Jean-Luc MELENCHON
Des militants écologistes qui envahissent le siège parisien de BlackRock, le siège du plus grand fond de pension du monde : ces images vont marquer le début de cette nouvelle semaine. Le but était de dénoncer la responsabilité de la finance dans la crise climatique mais le choix de la cible marque une convergence avec la bataille sociale contre la retraite à points.
Évidemment, les macronistes et leurs relais médiatiques vont immédiatement s'en servir pour expliquer que les manifestants écolos, les syndicalistes, les gilets jaunes, les insoumis et tout ses opposants sont des sauvages violents par nature et qu'il n'y a pas lieu de discuter avec. Je m'empresse de dire que je ne suis pas partisan de la violence dans la mobilisation. Mais je refuse aussi de faire la morale à qui que ce soit. Je préfère essayer d'expliquer ce qui cause un tel niveau de rage contre cette entreprise.
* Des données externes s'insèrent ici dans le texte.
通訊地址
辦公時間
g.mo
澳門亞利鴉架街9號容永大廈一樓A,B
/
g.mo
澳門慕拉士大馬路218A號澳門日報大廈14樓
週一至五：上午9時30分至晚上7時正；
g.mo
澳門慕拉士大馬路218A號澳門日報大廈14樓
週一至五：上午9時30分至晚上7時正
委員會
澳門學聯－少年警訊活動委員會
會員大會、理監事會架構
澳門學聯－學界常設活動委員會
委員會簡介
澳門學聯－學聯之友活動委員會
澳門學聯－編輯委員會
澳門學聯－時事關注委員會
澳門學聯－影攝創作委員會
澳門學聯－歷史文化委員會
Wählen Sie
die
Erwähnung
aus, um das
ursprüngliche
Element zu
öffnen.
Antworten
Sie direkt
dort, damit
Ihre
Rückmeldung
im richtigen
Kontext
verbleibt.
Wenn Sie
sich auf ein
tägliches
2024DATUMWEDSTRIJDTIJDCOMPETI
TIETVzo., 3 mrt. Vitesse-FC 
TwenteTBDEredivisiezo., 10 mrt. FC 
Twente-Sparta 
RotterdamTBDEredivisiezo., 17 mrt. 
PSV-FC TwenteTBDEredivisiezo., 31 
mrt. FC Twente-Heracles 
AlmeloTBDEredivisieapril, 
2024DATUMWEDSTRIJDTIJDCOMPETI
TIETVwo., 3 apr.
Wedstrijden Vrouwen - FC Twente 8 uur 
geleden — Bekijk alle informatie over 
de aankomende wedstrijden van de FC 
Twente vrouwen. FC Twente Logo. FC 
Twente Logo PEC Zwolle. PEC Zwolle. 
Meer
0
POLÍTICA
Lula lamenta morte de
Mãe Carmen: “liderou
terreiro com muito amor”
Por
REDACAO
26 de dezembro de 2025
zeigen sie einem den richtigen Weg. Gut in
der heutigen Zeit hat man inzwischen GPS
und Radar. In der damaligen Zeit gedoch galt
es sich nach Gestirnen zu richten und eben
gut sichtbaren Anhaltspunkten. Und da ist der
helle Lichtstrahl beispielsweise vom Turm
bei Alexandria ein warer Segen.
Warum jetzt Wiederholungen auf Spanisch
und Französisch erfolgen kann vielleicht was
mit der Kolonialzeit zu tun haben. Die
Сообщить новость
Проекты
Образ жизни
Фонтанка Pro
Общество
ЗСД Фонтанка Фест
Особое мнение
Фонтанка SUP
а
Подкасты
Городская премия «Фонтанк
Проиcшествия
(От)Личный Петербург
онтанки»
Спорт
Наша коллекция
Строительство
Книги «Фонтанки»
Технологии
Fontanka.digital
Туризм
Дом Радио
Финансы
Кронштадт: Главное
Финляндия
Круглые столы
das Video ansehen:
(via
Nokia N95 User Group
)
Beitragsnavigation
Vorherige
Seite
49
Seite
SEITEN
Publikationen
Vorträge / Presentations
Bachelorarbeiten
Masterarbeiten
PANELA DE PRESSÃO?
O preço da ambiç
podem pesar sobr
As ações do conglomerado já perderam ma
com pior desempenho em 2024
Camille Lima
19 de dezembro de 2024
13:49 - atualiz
BlackRock, qui est-ce ? C'est un géant du capitalisme financiarisé. Un fond de pension qui gère 7 000 milliards de dollars d'actifs. Soit trois fois le PIB de la France et 23 fois le budget de son État. Avec les deux plus gros autres fonds de pension de Wall Street, ils forment les « big three ». Les masses d'argent entre les mains de ces mastodontes sont supérieures à la richesse totale produite en une année par la Chine. En France, BlackRock exerce son influence au sein d'un nombre considérable des plus grandes entreprises du pays. Il siège notamment dans les conseils d'administration de Axa, Sanofi, de la Société Générale, de Vinci, de Total, de la BNP Paribas ou de Vivendi.
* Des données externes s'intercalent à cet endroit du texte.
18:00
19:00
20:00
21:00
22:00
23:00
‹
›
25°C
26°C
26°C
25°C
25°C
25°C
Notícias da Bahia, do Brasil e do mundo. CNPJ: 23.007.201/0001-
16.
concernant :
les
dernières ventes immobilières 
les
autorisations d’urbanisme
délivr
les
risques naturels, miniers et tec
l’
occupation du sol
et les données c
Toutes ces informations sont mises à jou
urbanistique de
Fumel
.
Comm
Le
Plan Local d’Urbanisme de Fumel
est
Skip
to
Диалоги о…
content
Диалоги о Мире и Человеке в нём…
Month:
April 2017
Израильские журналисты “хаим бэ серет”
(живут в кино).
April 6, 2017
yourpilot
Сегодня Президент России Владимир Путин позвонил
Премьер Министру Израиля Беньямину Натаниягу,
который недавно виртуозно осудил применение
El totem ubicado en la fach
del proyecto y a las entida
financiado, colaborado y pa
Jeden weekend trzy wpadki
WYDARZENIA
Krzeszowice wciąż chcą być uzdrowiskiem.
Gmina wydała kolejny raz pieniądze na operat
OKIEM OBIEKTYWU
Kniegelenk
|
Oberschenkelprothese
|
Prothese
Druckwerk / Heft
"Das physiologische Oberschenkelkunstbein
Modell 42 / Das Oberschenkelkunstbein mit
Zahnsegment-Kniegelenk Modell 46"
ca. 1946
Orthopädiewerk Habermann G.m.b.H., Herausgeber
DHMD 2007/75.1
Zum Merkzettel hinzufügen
Depuis l'élection de Macron, BlackRock a gagné une influence considérable dans la politique conduite par l'État français. Et la réforme des retraites les intéressait particulièrement. On le comprend : la perspective de voir s'ouvrir une brèche dans les 312 milliards de pensions françaises aujourd'hui gérées par répartition est alléchante pour eux. Dès son élection, Macron a reçu à l'Elysée le PDG mondial de BlackRock, en juin 2017. On ne connait pas la teneur de leur conversation, mais Larry Fink, le patron américain a ensuite donné un bon point dans la presse au président français : « nous pensons que cette présidence est une bonne nouvelle pour la France et surtout pour l'Europe qui sera plus forte grâce à une axe franco-allemand plus solide ».
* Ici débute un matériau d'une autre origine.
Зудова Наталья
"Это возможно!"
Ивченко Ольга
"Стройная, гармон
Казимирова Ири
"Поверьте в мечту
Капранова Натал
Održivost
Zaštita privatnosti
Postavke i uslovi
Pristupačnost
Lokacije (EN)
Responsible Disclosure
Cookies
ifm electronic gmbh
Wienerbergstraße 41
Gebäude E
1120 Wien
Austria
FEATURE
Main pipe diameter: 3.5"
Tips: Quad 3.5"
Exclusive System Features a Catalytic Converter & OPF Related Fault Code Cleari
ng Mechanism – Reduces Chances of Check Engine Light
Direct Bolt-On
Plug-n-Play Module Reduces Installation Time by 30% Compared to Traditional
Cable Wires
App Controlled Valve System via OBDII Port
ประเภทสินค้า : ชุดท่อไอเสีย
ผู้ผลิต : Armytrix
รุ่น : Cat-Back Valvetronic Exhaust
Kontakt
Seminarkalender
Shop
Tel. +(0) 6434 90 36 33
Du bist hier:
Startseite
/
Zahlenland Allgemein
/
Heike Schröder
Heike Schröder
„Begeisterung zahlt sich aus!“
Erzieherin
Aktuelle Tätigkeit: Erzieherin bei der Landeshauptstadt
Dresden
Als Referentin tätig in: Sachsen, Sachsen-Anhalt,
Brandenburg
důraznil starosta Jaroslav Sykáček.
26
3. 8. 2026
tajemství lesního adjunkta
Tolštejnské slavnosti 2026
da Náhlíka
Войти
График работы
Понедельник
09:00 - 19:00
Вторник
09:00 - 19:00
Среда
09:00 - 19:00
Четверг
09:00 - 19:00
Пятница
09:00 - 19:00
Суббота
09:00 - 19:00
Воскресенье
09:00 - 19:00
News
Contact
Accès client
Sur la réforme des retraites elle-même, l'ancien haut-commissaire Jean-Paul Delevoye avait également reçu au moment de sa nomination en mars 2018 le grand patron Larry Fink. Pour prendre des instructions ? On retrouve la trace de Black Rock en juin 2019 qui publie une note à destination du gouvernement. Il commence par le féliciter sur la loi PACTE, « un élément majeur pour l'avenir de l'épargne retraite en France » puis l'encourage à aller plus loin pour le développement des retraites privées. En janvier 2020, Emmanuel Macron a fait le président de la filiale française de BlackRock, Jean-François Cirelli, chevalier de la légion d'honneur. La capture de l'État français par les puissances d'argent s'étale désormais sans vergogne.
BlackRock est bien servi avec le projet de loi que nous étudions en ce moment à l'Assemblée. En effet, à son article 13, il supprime le régime par répartition pour les plus hauts salaires. Les cadres concernés sont poussés dans les bras des fonds de pension pour s'assurer un maintien de leur revenu à la retraite. Puis l'article 64 ratifie des ordonnances votées dans la loi Pacte dont le but est de « renforcer l'attractivité de l'épargne retraite » et appelle « le secteur de l'assurance à se mobiliser ». Voilà pourquoi on peut dire de cette réforme Macron qu'il s'agit en réalité d'une réforme BlackRock.